**TASK INSTRUCTIONS**
Where in the listing does the string "Irrigation" appear? Copy every line that holds it.

**INPUT MATERIAL**
::::::::

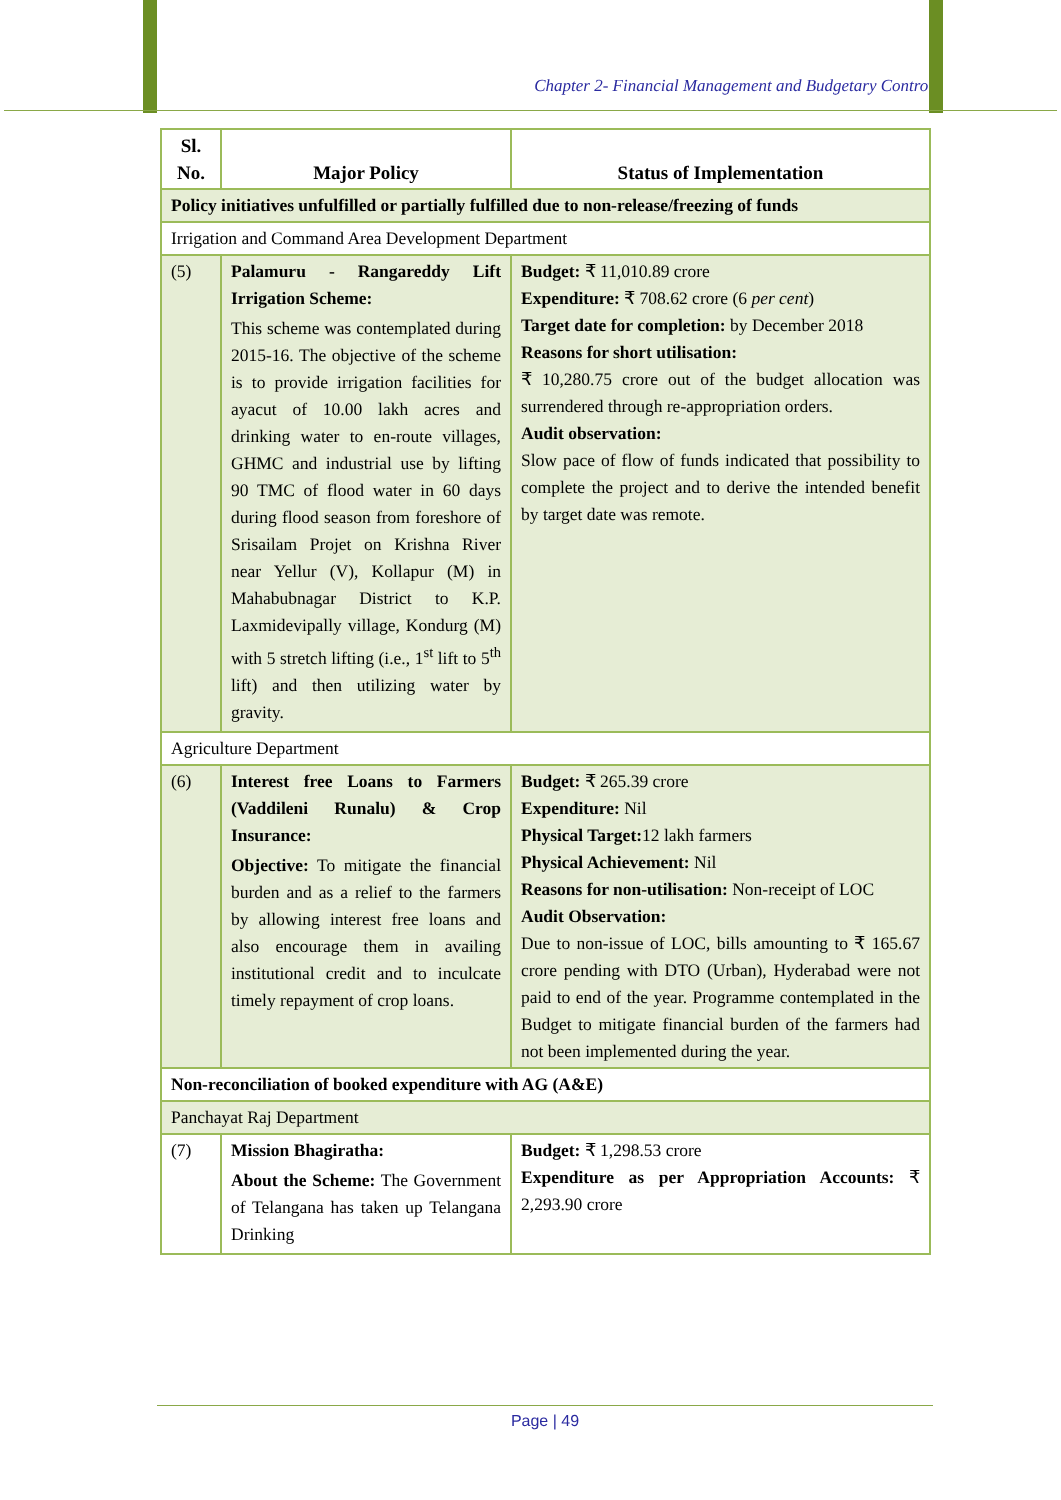Chapter 2- Financial Management and Budgetary Control
| Sl. No. | Major Policy | Status of Implementation |
| --- | --- | --- |
| Policy initiatives unfulfilled or partially fulfilled due to non-release/freezing of funds | | |
| Irrigation and Command Area Development Department | | |
| (5) | Palamuru - Rangareddy Lift Irrigation Scheme: This scheme was contemplated during 2015-16. The objective of the scheme is to provide irrigation facilities for ayacut of 10.00 lakh acres and drinking water to en-route villages, GHMC and industrial use by lifting 90 TMC of flood water in 60 days during flood season from foreshore of Srisailam Projet on Krishna River near Yellur (V), Kollapur (M) in Mahabubnagar District to K.P. Laxmidevipally village, Kondurg (M) with 5 stretch lifting (i.e., 1<sup>st</sup> lift to 5<sup>th</sup> lift) and then utilizing water by gravity. | Budget: ₹ 11,010.89 crore Expenditure: ₹ 708.62 crore (6 per cent ) Target date for completion: by December 2018 Reasons for short utilisation: ₹ 10,280.75 crore out of the budget allocation was surrendered through re-appropriation orders. Audit observation: Slow pace of flow of funds indicated that possibility to complete the project and to derive the intended benefit by target date was remote. |
| Agriculture Department | | |
| (6) | Interest free Loans to Farmers (Vaddileni Runalu) & Crop Insurance: Objective: To mitigate the financial burden and as a relief to the farmers by allowing interest free loans and also encourage them in availing institutional credit and to inculcate timely repayment of crop loans. | Budget: ₹ 265.39 crore Expenditure: Nil Physical Target: 12 lakh farmers Physical Achievement: Nil Reasons for non-utilisation: Non-receipt of LOC Audit Observation: Due to non-issue of LOC, bills amounting to ₹ 165.67 crore pending with DTO (Urban), Hyderabad were not paid to end of the year. Programme contemplated in the Budget to mitigate financial burden of the farmers had not been implemented during the year. |
| Non-reconciliation of booked expenditure with AG (A&E) | | |
| Panchayat Raj Department | | |
| (7) | Mission Bhagiratha: About the Scheme: The Government of Telangana has taken up Telangana Drinking | Budget: ₹ 1,298.53 crore Expenditure as per Appropriation Accounts: ₹ 2,293.90 crore |
Page | 49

::::::::

**RESPONSE**
| Irrigation and Command Area Development Department | | |
| (5) | Palamuru - Rangareddy Lift Irrigation Scheme: This scheme was contemplated during 2015-16. The objective of the scheme is to provide irrigation facilities for ayacut of 10.00 lakh acres and drinking water to en-route villages, GHMC and industrial use by lifting 90 TMC of flood water in 60 days during flood season from foreshore of Srisailam Projet on Krishna River near Yellur (V), Kollapur (M) in Mahabubnagar District to K.P. Laxmidevipally village, Kondurg (M) with 5 stretch lifting (i.e., 1<sup>st</sup> lift to 5<sup>th</sup> lift) and then utilizing water by gravity. | Budget: ₹ 11,010.89 crore Expenditure: ₹ 708.62 crore (6 per cent ) Target date for completion: by December 2018 Reasons for short utilisation: ₹ 10,280.75 crore out of the budget allocation was surrendered through re-appropriation orders. Audit observation: Slow pace of flow of funds indicated that possibility to complete the project and to derive the intended benefit by target date was remote. |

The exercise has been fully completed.